Estratto »
▬▬▬▬▬▬▬▬▬▬
Un filmato diffuso a Sidney (Australia) con l’intenzione di convincere la popolazione a prenotare il vaccino anti-Covid, sta facendo tremendamente discutere. Il motivo?
Il video shock
Oltre al breve video decisamente ansiogeno, in cui si vede una giovane donna sudata e in evidente crisi respiratoria all’interno di una tetra stanza di degenza, sembra infatti che il messaggio trasmesso sia piuttosto contraddittorio.
Le critiche allo spot sono rivolte soprattutto alla scelta (secondo molti del tutto immotivata) delle autorità di prendere di mira i giovani (che avranno diritto all’immunizzazione solo alla fine dell’anno in corso), come dimostrerebbe la presunta età della protagonista dei fotogrammi.
▬▬▬▬▬▬▬▬▬▬
[Testo estratto pagina per pagina]
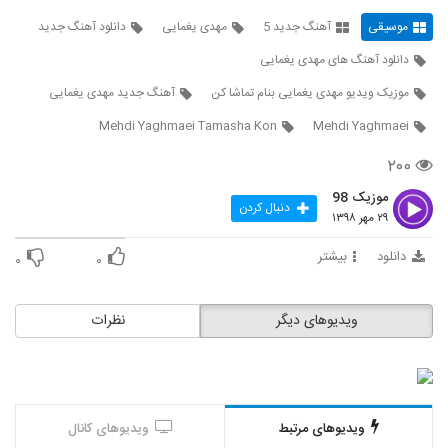
دانلود آهنگ محمد اقتدار ماه من
موسیقی
آهنگ جدید 5
مهدی یغمایی
دانلود آهنگ جدید
۲۱۷ بازدید
146
دانلود آهنگ های مهدی یغمایی
دانلود آهنگ پاشنه طلا از علی سماوی
موزیک ویدیو مهدی یغمایی بنام تماشا کن
آهنگ جدید مهدی یغمایی
۲۰۹ بازدید
147
Mehdi Yaghmaei Tamasha Kon
Mehdi Yaghmaei
۲۰۰
دانلود آهنگ کوچه از مرتضی بهزاد
۲۰۶ بازدید
موزیک 98
148
دنبال کردن
۲۹ مهر ۱۳۹۸
دانلود آهنگ دهناد چالوس (Dehnad
دانلود
بیشتر
۰
۰
Chaloos)
149
۲۱۱ بازدید
ویدیوهای دیگر
نظرات
موزیک زیبای عاشقم از آرکان
۲۳۱ بازدید
150
آهنگ علی پارسا بنام من و پاییز
۲۱۷ بازدید
ویدیوهای مرتبط
ویدیوهای کانال
151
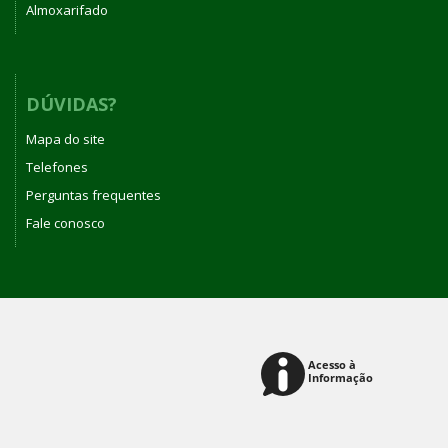
Almoxarifado
DÚVIDAS?
Mapa do site
Telefones
Perguntas frequentes
Fale conosco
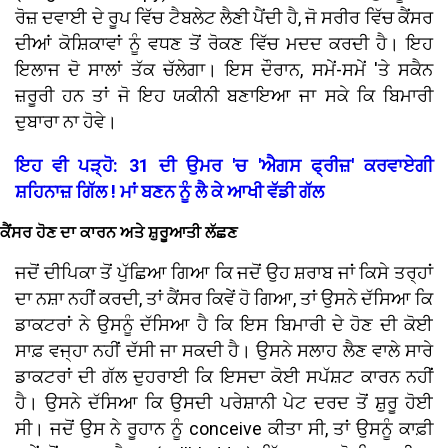
ਰੋਜ਼ ਦਵਾਈ ਦੇ ਰੂਪ ਵਿੱਚ ਟੈਬਲੇਟ ਲੈਣੀ ਪੈਂਦੀ ਹੈ, ਜੋ ਸਰੀਰ ਵਿੱਚ ਕੈਂਸਰ
ਦੀਆਂ ਕੋਸ਼ਿਕਾਵਾਂ ਨੂੰ ਵਧਣ ਤੋਂ ਰੋਕਣ ਵਿੱਚ ਮਦਦ ਕਰਦੀ ਹੈ। ਇਹ
ਇਲਾਜ ਦੋ ਸਾਲਾਂ ਤੱਕ ਚੱਲੇਗਾ। ਇਸ ਦੌਰਾਨ, ਸਮੇਂ-ਸਮੇਂ 'ਤੇ ਸਕੈਨ
ਜ਼ਰੂਰੀ ਹਨ ਤਾਂ ਜੋ ਇਹ ਯਕੀਨੀ ਬਣਾਇਆ ਜਾ ਸਕੇ ਕਿ ਬਿਮਾਰੀ
ਦੁਬਾਰਾ ਨਾ ਹੋਵੇ।
ਇਹ ਵੀ ਪੜ੍ਹੋ: 31 ਦੀ ਉਮਰ 'ਚ 'ਐਗਸ ਫ੍ਰੀਜ਼' ਕਰਵਾਏਗੀ
ਸ਼ਹਿਨਾਜ਼ ਗਿੱਲ ! ਮਾਂ ਬਣਨ ਨੂੰ ਲੈ ਕੇ ਆਖੀ ਵੱਡੀ ਗੱਲ
ਕੈਂਸਰ ਹੋਣ ਦਾ ਕਾਰਨ ਅਤੇ ਸ਼ੁਰੂਆਤੀ ਲੱਛਣ
ਜਦੋਂ ਦੀਪਿਕਾ ਤੋਂ ਪੁੱਛਿਆ ਗਿਆ ਕਿ ਜਦੋਂ ਉਹ ਸ਼ਰਾਬ ਜਾਂ ਕਿਸੇ ਤਰ੍ਹਾਂ
ਦਾ ਨਸ਼ਾ ਨਹੀਂ ਕਰਦੀ, ਤਾਂ ਕੈਂਸਰ ਕਿਵੇਂ ਹੋ ਗਿਆ, ਤਾਂ ਉਸਨੇ ਦੱਸਿਆ ਕਿ
ਡਾਕਟਰਾਂ ਨੇ ਉਸਨੂੰ ਦੱਸਿਆ ਹੈ ਕਿ ਇਸ ਬਿਮਾਰੀ ਦੇ ਹੋਣ ਦੀ ਕੋਈ
ਸਾਫ਼ ਵਜ੍ਹਾ ਨਹੀਂ ਦੱਸੀ ਜਾ ਸਕਦੀ ਹੈ। ਉਸਨੇ ਸਲਾਹ ਲੈਣ ਵਾਲੇ ਸਾਰੇ
ਡਾਕਟਰਾਂ ਦੀ ਗੱਲ ਦੁਹਰਾਈ ਕਿ ਇਸਦਾ ਕੋਈ ਸਪੱਸ਼ਟ ਕਾਰਨ ਨਹੀਂ
ਹੈ। ਉਸਨੇ ਦੱਸਿਆ ਕਿ ਉਸਦੀ ਪਰੇਸ਼ਾਨੀ ਪੇਟ ਦਰਦ ਤੋਂ ਸ਼ੁਰੂ ਹੋਈ
ਸੀ। ਜਦੋਂ ਉਸ ਨੇ ਰੂਹਾਨ ਨੂੰ conceive ਕੀਤਾ ਸੀ, ਤਾਂ ਉਸਨੂੰ ਕਾਫ਼ੀ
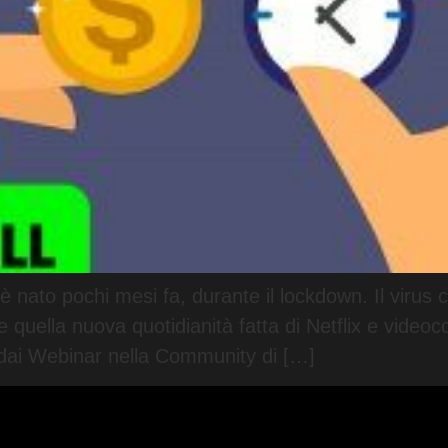
i è nato pochi mesi fa, durante il lockdown. Il virus
quella nuova quotidianità fatta di Netflix e videoc
 dai Webinar nella Community di […]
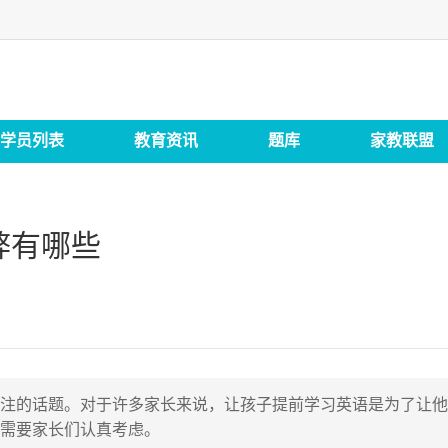
学员列表
教育资讯
题库
家教联盟
弊有哪些
注的话题。对于许多家长来说，让孩子提前学习英语是为了让他
，需要家长们认真考虑。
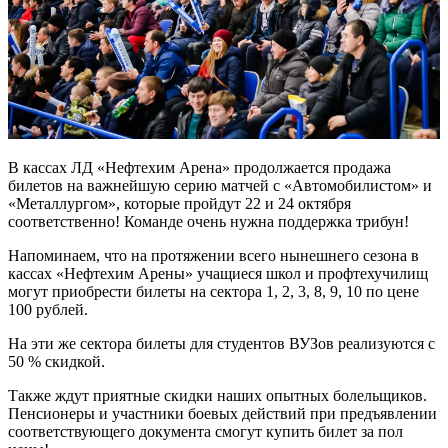
В кассах ЛД «Нефтехим Арена» продолжается продажа
билетов на важнейшую серию матчей с «Автомобилистом» и
«Металлургом», которые пройдут 22 и 24 октября
соответственно! Команде очень нужна поддержка трибун!
Напоминаем, что на протяжении всего нынешнего сезона в
кассах «Нефтехим Арены» учащиеся школ и профтехучилищ
могут приобрести билеты на сектора 1, 2, 3, 8, 9, 10 по цене
100 рублей.
На эти же сектора билеты для студентов ВУЗов реализуются с
50 % скидкой.
Также ждут приятные скидки наших опытных болельщиков.
Пенсионеры и участники боевых действий при предъявлении
соответствующего документа смогут купить билет за пол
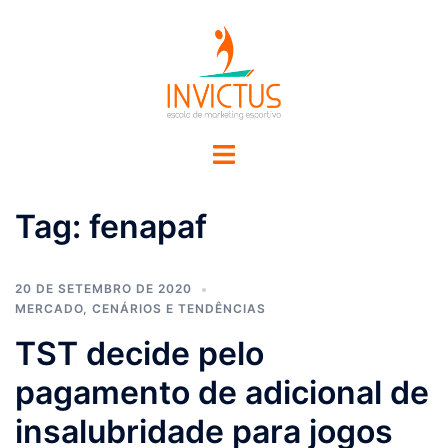
Tag:
fenapaf
20 DE SETEMBRO DE 2020
MERCADO, CENÁRIOS E TENDÊNCIAS
TST decide pelo
pagamento de adicional de
insalubridade para jogos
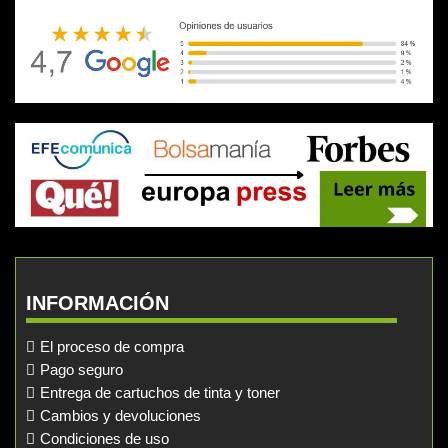
INFORMACIÓN
El proceso de compra
Pago seguro
Entrega de cartuchos de tinta y toner
Cambios y devoluciones
Condiciones de uso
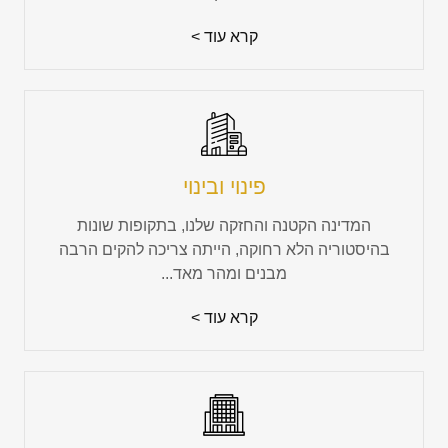
קרא עוד >
פינוי ובינוי
המדינה הקטנה והחזקה שלנו, בתקופות שונות
בהיסטוריה הלא רחוקה, הייתה צריכה להקים הרבה
מבנים ומהר מאד...
קרא עוד >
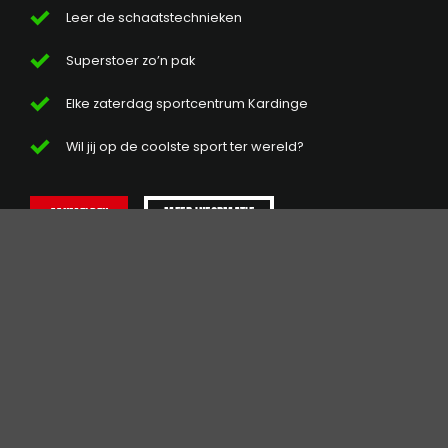
Leer de schaatstechnieken
Superstoer zo’n pak
Elke zaterdag sportcentrum Kardinge
Wil jij op de coolste sport ter wereld?
MEER INFORMATIE
AANMELDEN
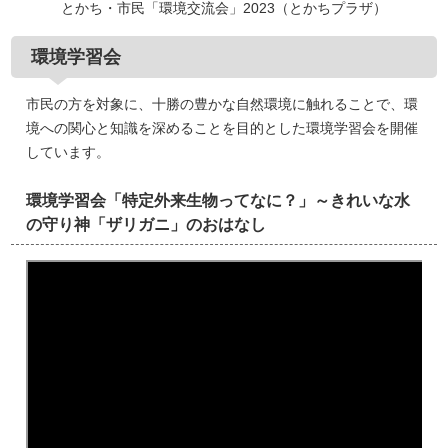
とかち・市民「環境交流会」2023（とかちプラザ）
環境学習会
市民の方を対象に、十勝の豊かな自然環境に触れることで、環
境への関心と知識を深めることを目的とした環境学習会を開催
しています。
環境学習会「特定外来生物ってなに？」～きれいな水
の守り神「ザリガニ」のおはなし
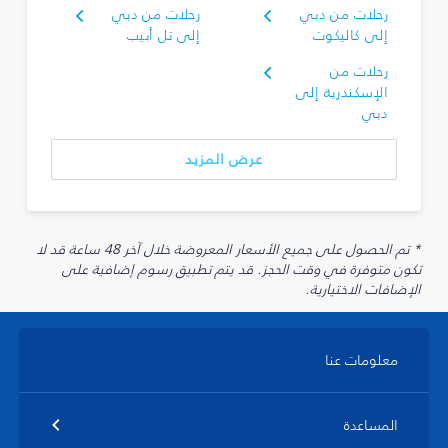
رحلات من دبي
رحلات من دبي
إلى كاليكوت
إلى تل أبيب
رحلات من
الإسكندرية إلى
دبي
عرض المزيد
* تم الحصول على جميع الأسعار المعروضة خلال آخر 48 ساعة قد لا
تكون متوفرة في وقت الحجز. قد يتم تطبيق رسوم إضافية على
الإضافات الاختيارية.
معلومات عنا
المساعدة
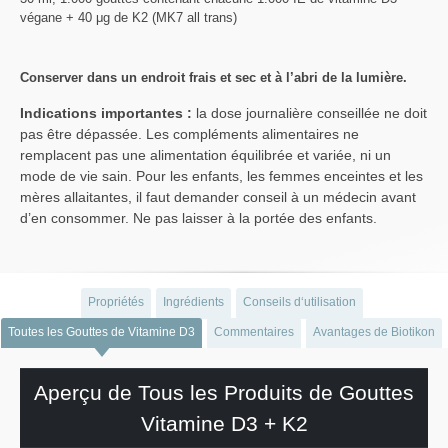
végane + 40 μg de K2 (MK7 all trans)
Conserver dans un endroit frais et sec et à l’abri de la lumière.
Indications importantes :
la dose journalière conseillée ne doit
pas être dépassée. Les compléments alimentaires ne
remplacent pas une alimentation équilibrée et variée, ni un
mode de vie sain. Pour les enfants, les femmes enceintes et les
mères allaitantes, il faut demander conseil à un médecin avant
d’en consommer. Ne pas laisser à la portée des enfants.
Propriétés
Ingrédients
Conseils d‘utilisation
Toutes les Gouttes de Vitamine D3
Commentaires
Avantages de Biotikon
Aperçu de Tous les Produits de Gouttes
Vitamine D3 + K2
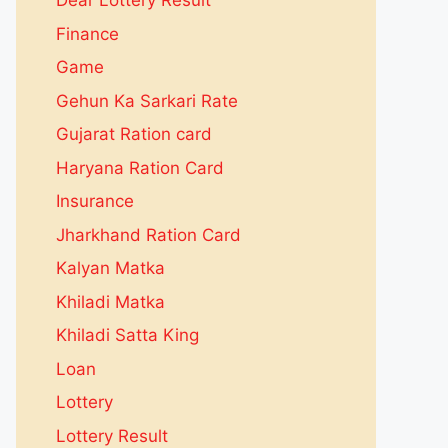
Dear Lottery Result
Finance
Game
Gehun Ka Sarkari Rate
Gujarat Ration card
Haryana Ration Card
Insurance
Jharkhand Ration Card
Kalyan Matka
Khiladi Matka
Khiladi Satta King
Loan
Lottery
Lottery Result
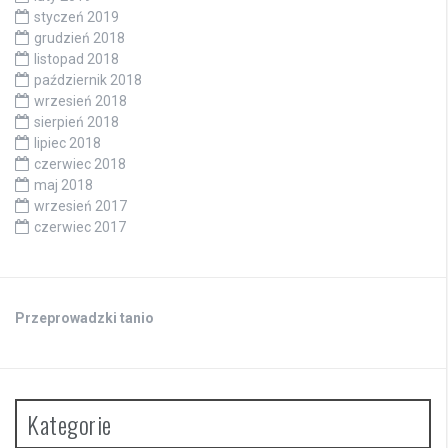
styczeń 2019
grudzień 2018
listopad 2018
październik 2018
wrzesień 2018
sierpień 2018
lipiec 2018
czerwiec 2018
maj 2018
wrzesień 2017
czerwiec 2017
Przeprowadzki tanio
Kategorie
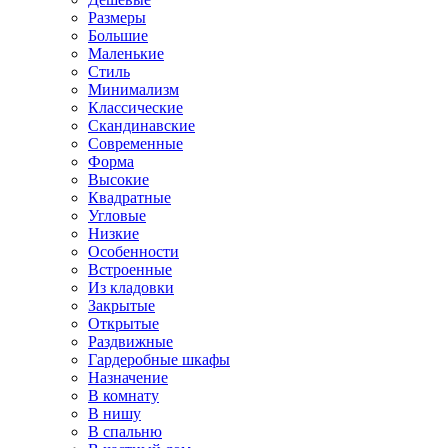
Размеры
Большие
Маленькие
Стиль
Минимализм
Классические
Скандинавские
Современные
Форма
Высокие
Квадратные
Угловые
Низкие
Особенности
Встроенные
Из кладовки
Закрытые
Открытые
Раздвижные
Гардеробные шкафы
Назначение
В комнату
В нишу
В спальню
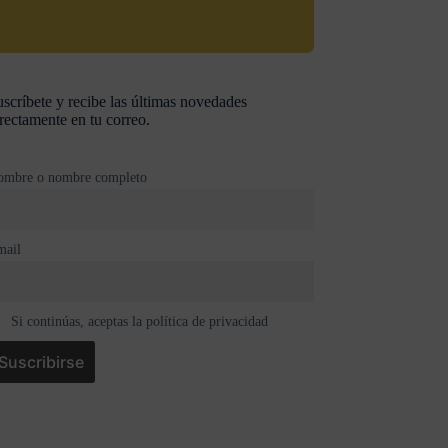
scríbete y recibe las últimas novedades
rectamente en tu correo.
ombre o nombre completo
mail
Si continúas, aceptas la política de privacidad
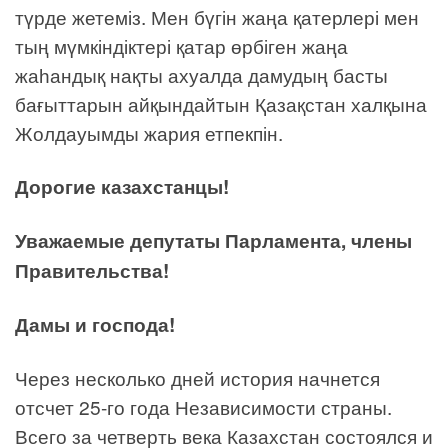
түрде жетеміз. Мен бүгін жаңа қатерлері мен
тың мүмкіндіктері қатар өрбіген жаңа
жаһандық нақты ахуалда дамудың басты
бағыттарын айқындайтын Қазақстан халқына
Жолдауымды жария етпекпін.
Дорогие казахстанцы!
Уважаемые депутаты Парламента, члены
Правительства!
Дамы и господа!
Через несколько дней история начнется
отсчет 25-го года Независимости страны.
Всего за четверть века Казахстан состоялся и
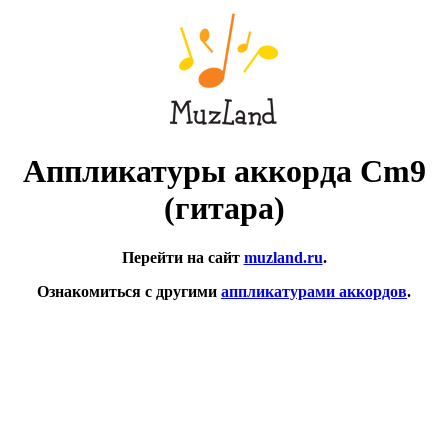
Аппликатуры аккорда Cm9
(гитара)
Перейти на сайт
muzland.ru
.
Ознакомиться с другими
аппликатурами аккордов
.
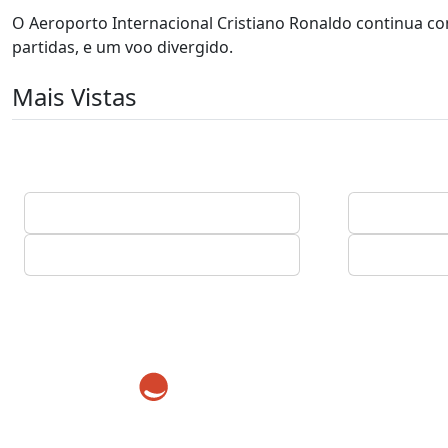
O Aeroporto Internacional Cristiano Ronaldo continua co
partidas, e um voo divergido.
Mais Vistas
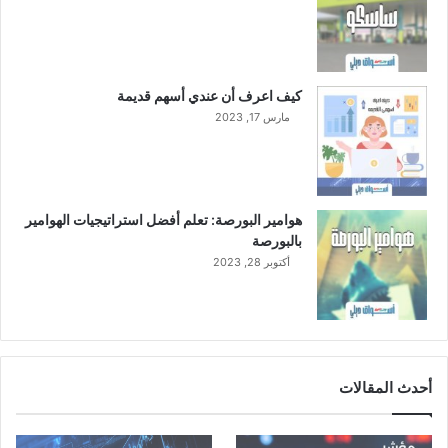
كيف اعرف أن عندي أسهم قديمة
مارس 17, 2023
هوامير البورصة: تعلم أفضل استراتيجيات الهوامير
بالبورصة
أكتوبر 28, 2023
أحدث المقالات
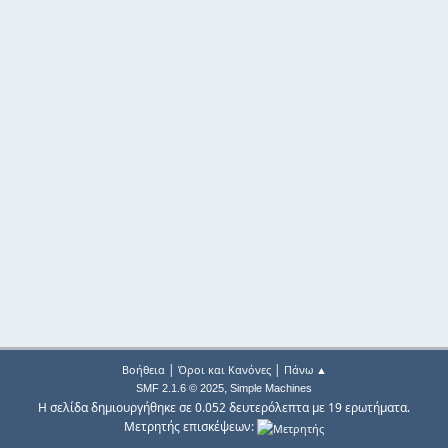
|
|
Βοήθεια
Όροι και Κανόνες
Πάνω ▲
,
SMF 2.1.6 © 2025
Simple Machines
Η σελίδα δημιουργήθηκε σε 0.052 δευτερόλεπτα με 19 ερωτήματα.
Μετρητής επισκέψεων:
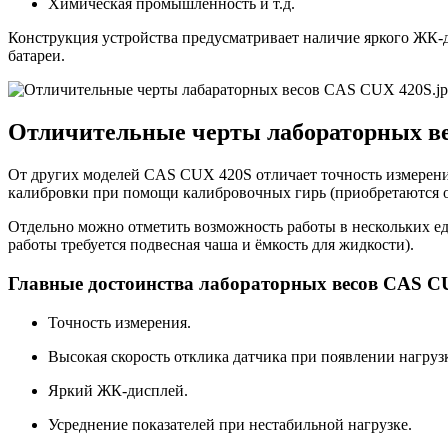
Химическая промышленность и т.д.
Конструкция устройства предусматривает наличие яркого ЖК-
батареи.
Отличительные черты лабораторных в
От других моделей CAS CUX 420S отличает точность измерени
калибровки при помощи калибровочных гирь (приобретаются оп
Отдельно можно отметить возможность работы в нескольких ед
работы требуется подвесная чаша и ёмкость для жидкости).
Главные достоинства лабораторных весов CAS C
Точность измерения.
Высокая скорость отклика датчика при появлении нагруз
Яркий ЖК-дисплей.
Усреднение показателей при нестабильной нагрузке.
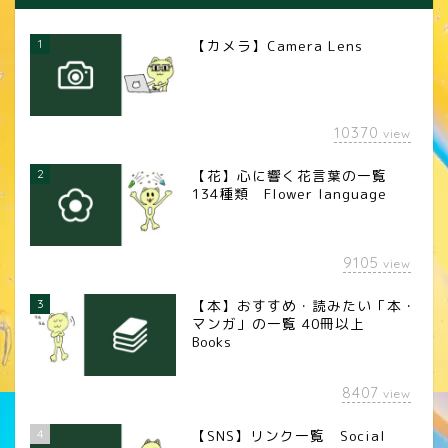
1
【カメラ】Camera Lens
10370
view
2
【花】心に響く花言葉の一覧
134種類 Flower language
9105
view
3
【本】おすすめ・読みたい「本・
マンガ」の一覧 40冊以上
Books
8407
view
4
【SNS】リンク一覧 Social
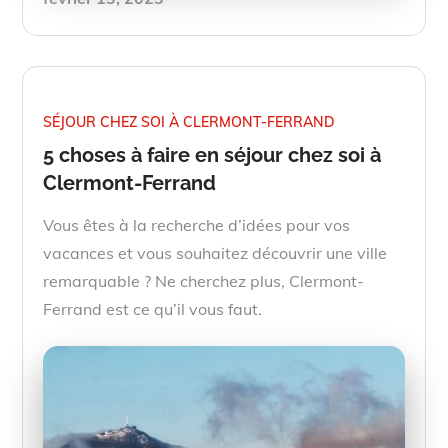
on
SÉJOUR CHEZ SOI À CLERMONT-FERRAND
5 choses à faire en séjour chez soi à
Clermont-Ferrand
Vous êtes à la recherche d’idées pour vos
vacances et vous souhaitez découvrir une ville
remarquable ? Ne cherchez plus, Clermont-
Ferrand est ce qu’il vous faut.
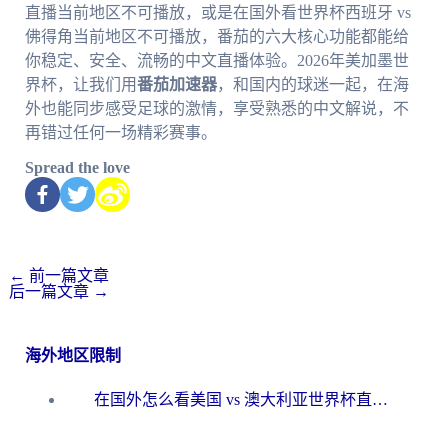
直播当前地区不可播放，或是在国外看世界杯西班牙 vs
佛得角当前地区不可播放，番茄的六大核心功能都能给
你稳定、安全、流畅的中文直播体验。2026年美加墨世
界杯，让我们用
番茄加速器
，和国内的球迷一起，在海
外也能同步感受足球的激情，享受熟悉的中文解说，不
再错过任何一场精彩赛事。
Spread the love
←
前一篇文章
后一篇文章
→
海外地区限制
在国外怎么看美国 vs 澳大利亚世界杯直播？海外党必藏的中文解说观赛指南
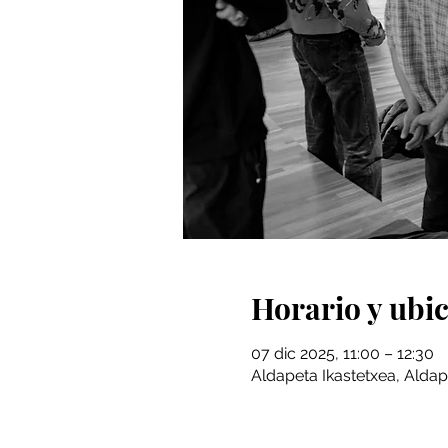
Horario y ubi
07 dic 2025, 11:00 – 12:30
Aldapeta Ikastetxea, Aldap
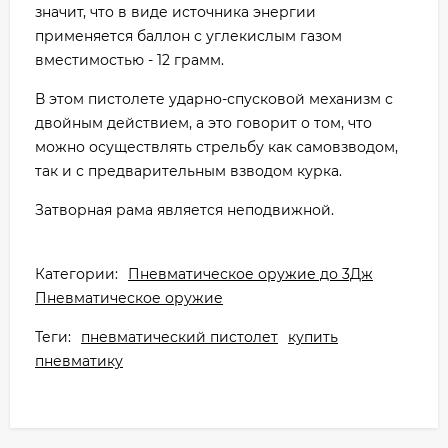
значит, что в виде источника энергии
применяется баллон с углекислым газом
вместимостью - 12 грамм.
В этом пистолете ударно-спусковой механизм с
двойным действием, а это говорит о том, что
можно осуществлять стрельбу как самовзводом,
так и с предварительным взводом курка.
Затворная рама является неподвижной.
Категории:
Пневматическое оружие до 3Дж
Пневматическое оружие
Теги:
пневматический пистолет
купить
пневматику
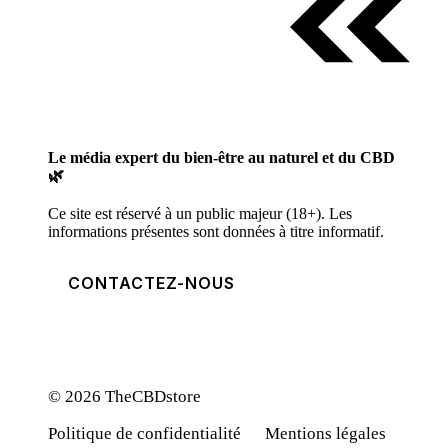
Le média expert du bien-être au naturel et du CBD
🌿
Ce site est réservé à un public majeur (18+). Les
informations présentes sont données à titre informatif.
CONTACTEZ-NOUS
© 2026 TheCBDstore
Politique de confidentialité
Mentions légales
▬▬▬▬▬▬▬▬▬▬
Problema 1 »
Aggiorna il brano sullo spot anti-Covid da "Il video shock" a "sia piuttosto contraddittorio.", mettendo "cupa" al posto di "tetra".
Problema 2 »
Elenca tutte le precisazioni racchiuse tra parentesi nel brano sullo spot anti-Covid.
I record provengono da una fonte diversa.

Risultato 1 »
Il video shock
Oltre al breve video decisamente ansiogeno, in cui si vede una giovane donna sudata e in evidente crisi respiratoria all’interno di una cupa stanza di degenza, sembra infatti che il messaggio trasmesso sia piuttosto contraddittorio.

Risultato 2 »
- Australia
- secondo molti del tutto immotivata
- che avranno diritto all'immunizzazione solo alla fine dell'anno in corso